Arak Sutivong, CEO of SCB 10X and President of Siam Commercial Bank (SCB), spoke about how one of the largest venture capital funds in Southeast Asia looks to the future of DeFi.
The derivatives market in the traditional market is valued at about $ 640 trillion (the value of outstanding derivatives contracts). Derivatives, which have gained particular popularity among investors and traders over the past 40 years, help fill the market with liquidity and hedge risks.
As the cryptocurrency market developed, derivatives linked to cryptocurrencies began to appear, but their more active use is hindered by the specificity of cryptocurrencies: high volatility, large spread between the buy and sell prices, excessive risks of complete loss of assets.

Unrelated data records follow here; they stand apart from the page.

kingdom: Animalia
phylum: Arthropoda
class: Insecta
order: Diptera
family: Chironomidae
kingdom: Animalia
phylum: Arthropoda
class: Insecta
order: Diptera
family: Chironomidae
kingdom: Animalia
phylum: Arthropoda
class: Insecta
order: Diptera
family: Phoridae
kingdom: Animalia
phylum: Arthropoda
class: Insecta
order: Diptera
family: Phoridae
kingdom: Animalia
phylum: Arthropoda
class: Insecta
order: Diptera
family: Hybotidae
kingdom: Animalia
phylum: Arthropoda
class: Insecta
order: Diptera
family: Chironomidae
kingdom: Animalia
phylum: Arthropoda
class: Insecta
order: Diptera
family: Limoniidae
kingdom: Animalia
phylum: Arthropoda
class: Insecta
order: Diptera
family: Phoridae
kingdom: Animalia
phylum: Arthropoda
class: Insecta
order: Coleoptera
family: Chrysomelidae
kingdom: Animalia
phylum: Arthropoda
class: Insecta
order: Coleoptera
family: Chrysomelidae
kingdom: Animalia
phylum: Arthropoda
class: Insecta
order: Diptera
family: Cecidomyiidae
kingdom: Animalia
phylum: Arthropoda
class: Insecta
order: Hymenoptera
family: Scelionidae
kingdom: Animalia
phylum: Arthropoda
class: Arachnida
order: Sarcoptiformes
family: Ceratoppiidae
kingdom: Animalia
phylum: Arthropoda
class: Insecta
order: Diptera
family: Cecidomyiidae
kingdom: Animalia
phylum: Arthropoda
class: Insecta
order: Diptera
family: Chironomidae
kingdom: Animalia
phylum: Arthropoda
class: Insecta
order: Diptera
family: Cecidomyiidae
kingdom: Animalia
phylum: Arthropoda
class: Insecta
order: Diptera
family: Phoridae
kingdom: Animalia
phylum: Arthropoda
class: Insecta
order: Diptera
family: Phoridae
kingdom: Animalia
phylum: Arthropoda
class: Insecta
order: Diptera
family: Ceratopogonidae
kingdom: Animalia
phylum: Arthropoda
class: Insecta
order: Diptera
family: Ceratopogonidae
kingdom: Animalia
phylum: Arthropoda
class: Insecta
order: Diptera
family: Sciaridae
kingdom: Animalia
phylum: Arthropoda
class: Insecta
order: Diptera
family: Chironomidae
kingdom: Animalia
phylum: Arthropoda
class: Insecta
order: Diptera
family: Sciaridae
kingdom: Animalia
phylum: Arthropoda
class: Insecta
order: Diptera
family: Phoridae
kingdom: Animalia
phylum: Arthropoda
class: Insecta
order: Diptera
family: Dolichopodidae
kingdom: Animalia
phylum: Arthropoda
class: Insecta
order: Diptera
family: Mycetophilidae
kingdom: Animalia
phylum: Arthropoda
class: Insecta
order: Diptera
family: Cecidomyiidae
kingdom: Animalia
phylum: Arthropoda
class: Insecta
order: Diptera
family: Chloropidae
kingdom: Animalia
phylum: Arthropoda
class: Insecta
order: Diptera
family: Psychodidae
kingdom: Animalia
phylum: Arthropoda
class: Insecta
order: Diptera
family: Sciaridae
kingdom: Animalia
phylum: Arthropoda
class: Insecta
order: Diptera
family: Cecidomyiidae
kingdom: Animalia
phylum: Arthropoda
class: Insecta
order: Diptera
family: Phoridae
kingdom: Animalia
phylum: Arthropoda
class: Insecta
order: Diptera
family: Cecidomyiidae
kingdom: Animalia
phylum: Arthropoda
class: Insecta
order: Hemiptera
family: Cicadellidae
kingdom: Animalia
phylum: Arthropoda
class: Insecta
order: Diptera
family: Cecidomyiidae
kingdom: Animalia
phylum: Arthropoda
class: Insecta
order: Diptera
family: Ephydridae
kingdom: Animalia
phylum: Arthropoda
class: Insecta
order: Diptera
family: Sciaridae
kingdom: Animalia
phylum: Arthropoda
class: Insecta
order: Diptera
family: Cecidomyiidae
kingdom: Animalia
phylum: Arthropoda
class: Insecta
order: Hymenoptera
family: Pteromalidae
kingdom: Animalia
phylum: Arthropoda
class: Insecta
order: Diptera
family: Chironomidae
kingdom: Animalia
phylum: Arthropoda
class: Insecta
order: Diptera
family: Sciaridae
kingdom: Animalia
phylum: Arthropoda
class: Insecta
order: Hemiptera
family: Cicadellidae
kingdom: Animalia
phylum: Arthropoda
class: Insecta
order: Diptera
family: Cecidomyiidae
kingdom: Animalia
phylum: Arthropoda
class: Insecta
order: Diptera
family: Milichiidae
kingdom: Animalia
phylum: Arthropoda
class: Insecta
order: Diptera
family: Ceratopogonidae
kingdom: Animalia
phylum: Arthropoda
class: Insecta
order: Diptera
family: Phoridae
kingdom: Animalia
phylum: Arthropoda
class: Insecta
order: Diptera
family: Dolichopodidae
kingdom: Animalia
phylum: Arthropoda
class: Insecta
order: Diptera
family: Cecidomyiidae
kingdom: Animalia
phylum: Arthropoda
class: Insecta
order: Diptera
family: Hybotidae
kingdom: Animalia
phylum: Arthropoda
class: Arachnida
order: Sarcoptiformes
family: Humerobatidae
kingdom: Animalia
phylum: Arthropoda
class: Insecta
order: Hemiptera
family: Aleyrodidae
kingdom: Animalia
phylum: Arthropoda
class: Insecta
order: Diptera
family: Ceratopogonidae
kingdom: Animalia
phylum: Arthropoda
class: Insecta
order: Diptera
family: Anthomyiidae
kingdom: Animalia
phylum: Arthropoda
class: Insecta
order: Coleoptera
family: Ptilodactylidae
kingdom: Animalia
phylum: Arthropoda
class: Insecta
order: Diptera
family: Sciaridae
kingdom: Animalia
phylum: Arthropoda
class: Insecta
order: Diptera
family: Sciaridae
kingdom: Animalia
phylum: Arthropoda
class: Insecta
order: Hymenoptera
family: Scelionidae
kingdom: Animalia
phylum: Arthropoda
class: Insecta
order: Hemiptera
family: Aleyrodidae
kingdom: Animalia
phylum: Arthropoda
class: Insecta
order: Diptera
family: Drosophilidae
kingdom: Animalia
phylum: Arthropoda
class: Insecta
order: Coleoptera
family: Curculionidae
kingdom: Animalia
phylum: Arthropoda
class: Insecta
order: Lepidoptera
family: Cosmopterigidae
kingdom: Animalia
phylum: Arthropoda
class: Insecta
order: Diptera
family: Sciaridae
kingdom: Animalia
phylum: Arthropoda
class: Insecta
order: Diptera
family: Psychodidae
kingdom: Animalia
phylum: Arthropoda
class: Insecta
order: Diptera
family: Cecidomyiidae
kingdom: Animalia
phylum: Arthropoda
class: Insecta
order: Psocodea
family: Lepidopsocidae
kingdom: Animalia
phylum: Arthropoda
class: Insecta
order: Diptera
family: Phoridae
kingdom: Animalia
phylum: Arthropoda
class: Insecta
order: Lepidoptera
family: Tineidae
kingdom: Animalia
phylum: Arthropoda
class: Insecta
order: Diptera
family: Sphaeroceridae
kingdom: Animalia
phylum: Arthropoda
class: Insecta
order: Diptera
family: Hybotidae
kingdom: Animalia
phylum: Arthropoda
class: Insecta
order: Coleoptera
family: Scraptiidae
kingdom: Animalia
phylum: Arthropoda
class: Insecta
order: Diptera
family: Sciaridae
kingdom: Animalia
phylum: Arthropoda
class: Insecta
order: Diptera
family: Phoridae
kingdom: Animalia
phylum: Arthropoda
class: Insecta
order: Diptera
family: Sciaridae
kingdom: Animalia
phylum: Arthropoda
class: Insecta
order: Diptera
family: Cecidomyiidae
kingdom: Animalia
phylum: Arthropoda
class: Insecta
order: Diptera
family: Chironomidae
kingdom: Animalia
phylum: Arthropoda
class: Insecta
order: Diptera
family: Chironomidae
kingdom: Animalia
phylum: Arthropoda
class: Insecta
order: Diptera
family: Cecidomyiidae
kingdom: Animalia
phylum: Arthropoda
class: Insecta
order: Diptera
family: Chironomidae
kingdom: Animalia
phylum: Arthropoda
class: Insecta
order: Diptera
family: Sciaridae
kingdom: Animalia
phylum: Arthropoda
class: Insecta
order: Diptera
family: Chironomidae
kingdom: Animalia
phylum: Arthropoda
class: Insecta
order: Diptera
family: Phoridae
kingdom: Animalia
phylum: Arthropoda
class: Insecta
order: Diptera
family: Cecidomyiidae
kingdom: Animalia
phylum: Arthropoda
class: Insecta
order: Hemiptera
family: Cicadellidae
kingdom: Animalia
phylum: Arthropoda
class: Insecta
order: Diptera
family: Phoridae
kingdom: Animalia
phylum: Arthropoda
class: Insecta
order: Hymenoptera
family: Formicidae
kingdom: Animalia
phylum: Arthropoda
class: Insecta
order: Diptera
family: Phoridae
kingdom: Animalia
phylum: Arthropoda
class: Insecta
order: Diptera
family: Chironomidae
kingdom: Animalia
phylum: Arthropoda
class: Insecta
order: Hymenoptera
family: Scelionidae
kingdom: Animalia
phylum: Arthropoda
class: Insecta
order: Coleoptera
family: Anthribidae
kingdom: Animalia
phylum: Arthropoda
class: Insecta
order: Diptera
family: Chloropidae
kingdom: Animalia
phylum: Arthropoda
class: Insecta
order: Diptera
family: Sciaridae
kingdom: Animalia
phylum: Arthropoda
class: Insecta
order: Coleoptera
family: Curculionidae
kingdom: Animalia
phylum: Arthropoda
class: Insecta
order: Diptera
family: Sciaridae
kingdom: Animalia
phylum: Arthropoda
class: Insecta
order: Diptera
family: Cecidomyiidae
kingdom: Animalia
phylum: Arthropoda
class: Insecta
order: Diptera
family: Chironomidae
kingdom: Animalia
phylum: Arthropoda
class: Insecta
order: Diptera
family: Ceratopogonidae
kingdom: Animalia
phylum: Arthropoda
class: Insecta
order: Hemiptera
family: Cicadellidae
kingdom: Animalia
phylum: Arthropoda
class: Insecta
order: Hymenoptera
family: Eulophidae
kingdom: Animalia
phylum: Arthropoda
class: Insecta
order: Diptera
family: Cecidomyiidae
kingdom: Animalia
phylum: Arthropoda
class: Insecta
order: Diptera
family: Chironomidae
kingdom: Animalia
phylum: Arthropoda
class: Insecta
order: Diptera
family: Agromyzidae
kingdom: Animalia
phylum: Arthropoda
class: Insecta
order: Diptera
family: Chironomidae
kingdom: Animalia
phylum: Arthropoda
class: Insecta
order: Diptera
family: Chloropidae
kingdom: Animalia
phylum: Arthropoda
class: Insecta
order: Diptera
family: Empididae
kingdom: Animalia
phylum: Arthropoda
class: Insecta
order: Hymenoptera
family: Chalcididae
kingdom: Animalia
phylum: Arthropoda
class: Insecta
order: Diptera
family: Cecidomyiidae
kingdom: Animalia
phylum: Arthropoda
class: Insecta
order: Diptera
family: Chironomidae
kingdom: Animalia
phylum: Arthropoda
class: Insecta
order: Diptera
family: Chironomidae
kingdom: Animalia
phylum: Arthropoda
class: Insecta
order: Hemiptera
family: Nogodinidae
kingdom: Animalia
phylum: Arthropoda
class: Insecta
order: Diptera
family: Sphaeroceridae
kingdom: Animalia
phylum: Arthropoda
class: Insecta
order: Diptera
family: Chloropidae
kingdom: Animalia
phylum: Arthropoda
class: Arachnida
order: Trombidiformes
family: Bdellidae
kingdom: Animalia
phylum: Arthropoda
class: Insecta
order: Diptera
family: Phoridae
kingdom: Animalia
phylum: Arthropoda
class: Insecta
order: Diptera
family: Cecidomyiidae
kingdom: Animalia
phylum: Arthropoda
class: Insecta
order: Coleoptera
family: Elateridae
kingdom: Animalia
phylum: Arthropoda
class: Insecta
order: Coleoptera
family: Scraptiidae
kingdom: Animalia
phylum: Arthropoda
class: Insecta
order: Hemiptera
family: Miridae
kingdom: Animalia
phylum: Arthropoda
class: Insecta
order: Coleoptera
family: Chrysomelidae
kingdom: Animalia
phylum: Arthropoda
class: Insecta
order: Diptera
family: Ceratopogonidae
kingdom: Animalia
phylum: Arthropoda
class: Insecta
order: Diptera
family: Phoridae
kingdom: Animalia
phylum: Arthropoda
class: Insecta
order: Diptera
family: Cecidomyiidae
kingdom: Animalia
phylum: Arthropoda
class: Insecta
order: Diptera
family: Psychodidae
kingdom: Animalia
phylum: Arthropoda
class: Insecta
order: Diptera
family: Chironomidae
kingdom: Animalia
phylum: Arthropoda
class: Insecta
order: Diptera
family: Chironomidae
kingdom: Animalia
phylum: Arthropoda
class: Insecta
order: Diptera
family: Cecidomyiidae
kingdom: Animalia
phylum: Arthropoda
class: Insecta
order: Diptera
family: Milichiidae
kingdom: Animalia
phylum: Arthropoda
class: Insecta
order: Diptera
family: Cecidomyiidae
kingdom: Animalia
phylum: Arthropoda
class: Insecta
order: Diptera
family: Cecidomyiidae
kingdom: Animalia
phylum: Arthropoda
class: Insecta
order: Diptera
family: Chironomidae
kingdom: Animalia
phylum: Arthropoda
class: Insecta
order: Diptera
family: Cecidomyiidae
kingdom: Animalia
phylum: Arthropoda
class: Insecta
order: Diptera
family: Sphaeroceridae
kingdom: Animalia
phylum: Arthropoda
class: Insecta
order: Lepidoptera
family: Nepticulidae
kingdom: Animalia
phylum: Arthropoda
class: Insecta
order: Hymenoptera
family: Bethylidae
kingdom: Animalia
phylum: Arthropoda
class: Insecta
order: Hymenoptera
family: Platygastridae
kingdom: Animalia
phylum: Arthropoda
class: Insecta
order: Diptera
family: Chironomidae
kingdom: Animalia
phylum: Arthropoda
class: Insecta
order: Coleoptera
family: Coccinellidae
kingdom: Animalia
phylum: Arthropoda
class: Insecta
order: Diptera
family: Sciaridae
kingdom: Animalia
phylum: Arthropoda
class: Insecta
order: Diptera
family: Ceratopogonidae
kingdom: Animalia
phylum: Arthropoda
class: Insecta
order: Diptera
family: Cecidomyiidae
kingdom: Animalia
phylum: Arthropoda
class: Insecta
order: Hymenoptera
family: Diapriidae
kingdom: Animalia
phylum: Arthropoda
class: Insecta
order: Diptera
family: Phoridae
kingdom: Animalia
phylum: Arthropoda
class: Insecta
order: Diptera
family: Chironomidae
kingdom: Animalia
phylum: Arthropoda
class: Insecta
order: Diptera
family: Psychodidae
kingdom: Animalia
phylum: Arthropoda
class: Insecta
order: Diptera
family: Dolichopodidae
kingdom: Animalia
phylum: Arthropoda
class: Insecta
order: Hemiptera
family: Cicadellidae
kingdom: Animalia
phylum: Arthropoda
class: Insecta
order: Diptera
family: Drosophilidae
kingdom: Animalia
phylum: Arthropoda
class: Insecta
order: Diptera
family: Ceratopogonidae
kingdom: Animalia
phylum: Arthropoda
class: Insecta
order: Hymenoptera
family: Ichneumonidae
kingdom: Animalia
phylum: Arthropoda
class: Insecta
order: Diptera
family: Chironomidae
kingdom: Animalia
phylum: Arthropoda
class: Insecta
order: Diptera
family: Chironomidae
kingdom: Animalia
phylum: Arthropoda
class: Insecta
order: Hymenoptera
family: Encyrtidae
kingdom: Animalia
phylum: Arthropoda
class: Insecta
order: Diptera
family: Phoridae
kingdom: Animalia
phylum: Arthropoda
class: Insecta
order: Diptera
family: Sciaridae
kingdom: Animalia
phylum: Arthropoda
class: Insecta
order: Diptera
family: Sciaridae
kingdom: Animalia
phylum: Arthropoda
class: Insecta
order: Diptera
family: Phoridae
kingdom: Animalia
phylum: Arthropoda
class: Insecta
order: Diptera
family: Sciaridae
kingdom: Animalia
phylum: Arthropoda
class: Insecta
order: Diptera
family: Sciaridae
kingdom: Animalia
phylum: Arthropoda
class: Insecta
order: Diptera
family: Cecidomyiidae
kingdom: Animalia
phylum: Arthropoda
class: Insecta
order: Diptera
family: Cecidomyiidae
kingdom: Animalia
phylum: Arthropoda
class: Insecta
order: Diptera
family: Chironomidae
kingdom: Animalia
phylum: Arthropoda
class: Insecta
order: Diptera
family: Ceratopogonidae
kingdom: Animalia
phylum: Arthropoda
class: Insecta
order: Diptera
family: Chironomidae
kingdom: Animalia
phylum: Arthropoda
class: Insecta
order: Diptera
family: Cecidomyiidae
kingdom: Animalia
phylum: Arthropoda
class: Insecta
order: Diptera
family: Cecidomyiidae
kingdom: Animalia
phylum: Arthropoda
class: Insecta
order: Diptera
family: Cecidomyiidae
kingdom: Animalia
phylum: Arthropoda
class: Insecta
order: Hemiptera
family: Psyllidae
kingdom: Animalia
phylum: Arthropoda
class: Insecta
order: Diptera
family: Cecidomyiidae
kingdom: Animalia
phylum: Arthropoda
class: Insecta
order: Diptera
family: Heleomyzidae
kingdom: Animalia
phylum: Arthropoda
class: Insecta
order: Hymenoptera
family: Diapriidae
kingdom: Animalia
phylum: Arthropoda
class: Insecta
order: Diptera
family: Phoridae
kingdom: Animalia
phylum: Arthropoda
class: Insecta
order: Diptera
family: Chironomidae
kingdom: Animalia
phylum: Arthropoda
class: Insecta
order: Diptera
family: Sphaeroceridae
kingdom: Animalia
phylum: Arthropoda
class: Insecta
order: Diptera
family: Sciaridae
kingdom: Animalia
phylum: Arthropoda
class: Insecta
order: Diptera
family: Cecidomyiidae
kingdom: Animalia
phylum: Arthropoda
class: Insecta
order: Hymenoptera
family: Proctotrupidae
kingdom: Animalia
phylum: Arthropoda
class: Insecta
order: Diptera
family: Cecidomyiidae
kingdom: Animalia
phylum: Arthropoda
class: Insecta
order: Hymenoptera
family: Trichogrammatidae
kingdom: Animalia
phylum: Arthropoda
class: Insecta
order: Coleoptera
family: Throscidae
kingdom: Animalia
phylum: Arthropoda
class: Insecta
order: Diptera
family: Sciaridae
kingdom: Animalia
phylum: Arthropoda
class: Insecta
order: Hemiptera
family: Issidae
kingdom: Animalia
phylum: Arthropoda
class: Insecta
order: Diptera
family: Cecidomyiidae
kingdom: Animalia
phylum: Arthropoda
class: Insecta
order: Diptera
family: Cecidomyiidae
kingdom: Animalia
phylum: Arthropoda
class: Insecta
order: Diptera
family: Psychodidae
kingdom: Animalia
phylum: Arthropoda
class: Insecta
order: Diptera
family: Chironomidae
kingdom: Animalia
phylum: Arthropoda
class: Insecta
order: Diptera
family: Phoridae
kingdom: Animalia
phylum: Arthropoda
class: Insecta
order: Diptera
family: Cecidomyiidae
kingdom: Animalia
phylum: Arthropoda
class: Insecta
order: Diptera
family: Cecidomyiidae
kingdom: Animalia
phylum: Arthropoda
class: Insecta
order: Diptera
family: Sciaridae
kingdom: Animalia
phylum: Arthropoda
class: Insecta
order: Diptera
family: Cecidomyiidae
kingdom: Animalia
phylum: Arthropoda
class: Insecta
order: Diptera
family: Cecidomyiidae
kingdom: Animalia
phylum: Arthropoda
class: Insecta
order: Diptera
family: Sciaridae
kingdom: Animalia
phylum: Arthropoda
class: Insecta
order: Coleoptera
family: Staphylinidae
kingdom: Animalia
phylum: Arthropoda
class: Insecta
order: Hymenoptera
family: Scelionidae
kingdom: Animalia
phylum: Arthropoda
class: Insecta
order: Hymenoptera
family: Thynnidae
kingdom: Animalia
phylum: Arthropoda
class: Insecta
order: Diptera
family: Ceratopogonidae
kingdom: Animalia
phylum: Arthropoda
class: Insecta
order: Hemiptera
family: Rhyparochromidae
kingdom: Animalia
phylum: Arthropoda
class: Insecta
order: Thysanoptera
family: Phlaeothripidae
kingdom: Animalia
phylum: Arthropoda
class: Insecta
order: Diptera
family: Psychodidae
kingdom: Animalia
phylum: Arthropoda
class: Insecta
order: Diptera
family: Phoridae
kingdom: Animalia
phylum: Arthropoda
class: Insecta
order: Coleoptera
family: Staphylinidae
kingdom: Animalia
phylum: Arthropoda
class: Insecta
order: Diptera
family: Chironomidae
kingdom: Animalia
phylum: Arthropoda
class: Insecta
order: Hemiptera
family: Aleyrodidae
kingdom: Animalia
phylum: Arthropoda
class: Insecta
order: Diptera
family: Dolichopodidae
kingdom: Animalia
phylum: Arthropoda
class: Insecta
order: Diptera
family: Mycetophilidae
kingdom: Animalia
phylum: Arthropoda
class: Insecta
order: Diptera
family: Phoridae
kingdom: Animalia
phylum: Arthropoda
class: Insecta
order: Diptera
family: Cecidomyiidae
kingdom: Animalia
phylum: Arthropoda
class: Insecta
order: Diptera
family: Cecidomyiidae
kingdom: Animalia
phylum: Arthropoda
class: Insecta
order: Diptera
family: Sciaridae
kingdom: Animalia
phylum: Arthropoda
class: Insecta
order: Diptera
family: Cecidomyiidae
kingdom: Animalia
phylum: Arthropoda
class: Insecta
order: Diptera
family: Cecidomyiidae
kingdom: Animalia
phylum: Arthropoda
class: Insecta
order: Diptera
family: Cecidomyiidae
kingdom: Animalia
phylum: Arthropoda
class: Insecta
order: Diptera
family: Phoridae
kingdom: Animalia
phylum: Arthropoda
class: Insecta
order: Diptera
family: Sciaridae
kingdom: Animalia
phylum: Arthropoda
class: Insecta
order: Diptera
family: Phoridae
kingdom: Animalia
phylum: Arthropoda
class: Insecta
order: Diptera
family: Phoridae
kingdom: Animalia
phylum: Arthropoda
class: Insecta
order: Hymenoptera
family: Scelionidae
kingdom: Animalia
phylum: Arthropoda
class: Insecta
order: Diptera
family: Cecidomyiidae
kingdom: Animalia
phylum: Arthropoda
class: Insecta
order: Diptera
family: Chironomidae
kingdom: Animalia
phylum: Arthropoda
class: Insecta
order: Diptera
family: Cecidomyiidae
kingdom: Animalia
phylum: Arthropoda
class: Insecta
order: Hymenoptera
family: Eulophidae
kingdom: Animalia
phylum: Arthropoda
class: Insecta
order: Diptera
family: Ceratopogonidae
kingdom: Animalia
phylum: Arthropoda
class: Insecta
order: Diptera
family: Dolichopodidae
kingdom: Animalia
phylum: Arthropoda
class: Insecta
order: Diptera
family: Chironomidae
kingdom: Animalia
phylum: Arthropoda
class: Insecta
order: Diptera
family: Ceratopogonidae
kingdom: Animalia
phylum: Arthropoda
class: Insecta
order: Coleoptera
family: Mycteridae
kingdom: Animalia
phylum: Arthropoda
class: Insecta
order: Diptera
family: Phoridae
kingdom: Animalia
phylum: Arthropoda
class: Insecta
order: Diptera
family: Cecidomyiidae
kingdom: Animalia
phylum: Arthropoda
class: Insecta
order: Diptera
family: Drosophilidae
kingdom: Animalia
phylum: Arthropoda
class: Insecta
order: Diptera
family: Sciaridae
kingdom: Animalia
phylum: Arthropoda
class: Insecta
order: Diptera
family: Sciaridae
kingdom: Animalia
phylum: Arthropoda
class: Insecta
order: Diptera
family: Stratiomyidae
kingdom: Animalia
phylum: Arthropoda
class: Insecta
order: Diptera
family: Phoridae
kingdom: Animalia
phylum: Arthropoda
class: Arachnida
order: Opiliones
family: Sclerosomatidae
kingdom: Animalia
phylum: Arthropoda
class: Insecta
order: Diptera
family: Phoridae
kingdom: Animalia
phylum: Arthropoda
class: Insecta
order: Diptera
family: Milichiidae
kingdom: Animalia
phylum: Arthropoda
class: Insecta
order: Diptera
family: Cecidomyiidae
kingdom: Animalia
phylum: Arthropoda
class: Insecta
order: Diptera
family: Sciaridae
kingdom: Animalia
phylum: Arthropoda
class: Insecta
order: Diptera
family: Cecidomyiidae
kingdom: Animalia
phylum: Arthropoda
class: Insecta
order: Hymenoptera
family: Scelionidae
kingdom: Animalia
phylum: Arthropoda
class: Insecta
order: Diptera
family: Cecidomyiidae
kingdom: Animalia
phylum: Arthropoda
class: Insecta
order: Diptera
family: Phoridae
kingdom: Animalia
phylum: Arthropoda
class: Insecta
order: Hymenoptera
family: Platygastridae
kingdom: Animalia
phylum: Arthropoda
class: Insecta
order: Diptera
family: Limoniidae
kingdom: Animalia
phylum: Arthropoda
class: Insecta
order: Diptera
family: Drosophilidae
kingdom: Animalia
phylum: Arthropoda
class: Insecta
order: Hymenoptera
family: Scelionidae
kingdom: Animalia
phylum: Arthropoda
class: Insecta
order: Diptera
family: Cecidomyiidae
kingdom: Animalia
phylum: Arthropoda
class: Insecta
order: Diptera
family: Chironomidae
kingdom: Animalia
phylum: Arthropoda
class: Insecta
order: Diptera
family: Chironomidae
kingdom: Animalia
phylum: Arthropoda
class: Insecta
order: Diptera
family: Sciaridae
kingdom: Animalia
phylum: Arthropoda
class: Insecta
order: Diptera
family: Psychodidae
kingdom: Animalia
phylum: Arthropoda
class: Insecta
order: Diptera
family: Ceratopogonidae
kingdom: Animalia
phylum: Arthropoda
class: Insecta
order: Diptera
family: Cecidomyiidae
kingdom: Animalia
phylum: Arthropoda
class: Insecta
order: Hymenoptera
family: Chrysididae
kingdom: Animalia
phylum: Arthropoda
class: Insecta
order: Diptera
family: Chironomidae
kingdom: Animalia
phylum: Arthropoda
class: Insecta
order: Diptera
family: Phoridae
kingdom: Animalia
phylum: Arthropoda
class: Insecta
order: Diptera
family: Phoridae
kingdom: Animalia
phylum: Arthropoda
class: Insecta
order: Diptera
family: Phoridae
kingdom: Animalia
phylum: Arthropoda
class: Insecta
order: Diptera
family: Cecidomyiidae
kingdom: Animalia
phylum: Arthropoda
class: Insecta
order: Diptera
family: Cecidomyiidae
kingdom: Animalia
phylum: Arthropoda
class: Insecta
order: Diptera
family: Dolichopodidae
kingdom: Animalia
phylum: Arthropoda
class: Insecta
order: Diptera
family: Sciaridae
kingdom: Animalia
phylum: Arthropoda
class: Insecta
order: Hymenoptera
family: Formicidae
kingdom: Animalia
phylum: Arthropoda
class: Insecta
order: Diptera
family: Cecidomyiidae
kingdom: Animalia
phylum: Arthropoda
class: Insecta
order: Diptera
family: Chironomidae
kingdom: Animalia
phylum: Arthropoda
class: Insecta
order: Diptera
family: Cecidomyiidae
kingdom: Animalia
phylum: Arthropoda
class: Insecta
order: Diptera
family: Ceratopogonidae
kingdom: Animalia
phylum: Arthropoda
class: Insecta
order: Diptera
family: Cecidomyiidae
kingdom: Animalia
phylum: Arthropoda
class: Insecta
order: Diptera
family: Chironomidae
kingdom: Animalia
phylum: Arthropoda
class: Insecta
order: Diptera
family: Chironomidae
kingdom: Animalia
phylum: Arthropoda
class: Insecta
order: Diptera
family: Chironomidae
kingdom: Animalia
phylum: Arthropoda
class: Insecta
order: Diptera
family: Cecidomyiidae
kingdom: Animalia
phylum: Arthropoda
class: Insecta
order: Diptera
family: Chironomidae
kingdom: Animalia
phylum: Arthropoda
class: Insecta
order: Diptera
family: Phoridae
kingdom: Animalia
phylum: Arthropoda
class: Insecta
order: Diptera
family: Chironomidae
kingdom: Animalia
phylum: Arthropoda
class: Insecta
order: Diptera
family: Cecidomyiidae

Due to these factors, there is a shortage of option sellers in the cryptocurrency market and too high premiums, which negate the whole point of using such derivatives. The DeFi sector and decentralized exchanges can be a stabilizing factor for the market.
In his opening remarks at the second annual DeFi SCB 10X Global Virtual Summit, REDeFiNE, Sutivong emphasized that the decentralized finance industry has “exploded into the mainstream in many ways.”
The DeFi sector has grown tenfold over the past six months, with more than $ 100 billion in the DeFi ecosystem this year. Sutivong said many other metrics, including user count, trading volume on decentralized exchanges and DApps development, are seeing “tremendous growth.”
However, despite the positive developments, the nascent industry “has some areas of concern, such as fraud, that we hear about in the press all the time, from industry players and regulators.”
In his opinion, solving this problem in the medium and long term presents certain problems:
“DeFi, by definition, cannot be fully regulated. Instead, there must be a foundation for integrating DeFi with the rest of the financial ecosystem. ”
Dr. Sutivong’s opinion on the DeFi regulatory approach was formed after a series of hostile regulatory interventions.
In early June, the World Economic Forum released a DeFi policy guide that recommended measures to reconcile competing needs such as decentralization and privacy while preventing illegal activities such as money laundering.
During the same period, Commissioner of the US Commodity Futures Trading Commission, Dan M. Berkovitz, stated that DeFi derivatives platforms may violate the country’s Mercantile Exchange Law and, therefore, be illegal.
New regulatory measures could significantly restrict the development of DeFi tools and entail significant costs for DeFi startups, preventing smaller players from entering the market.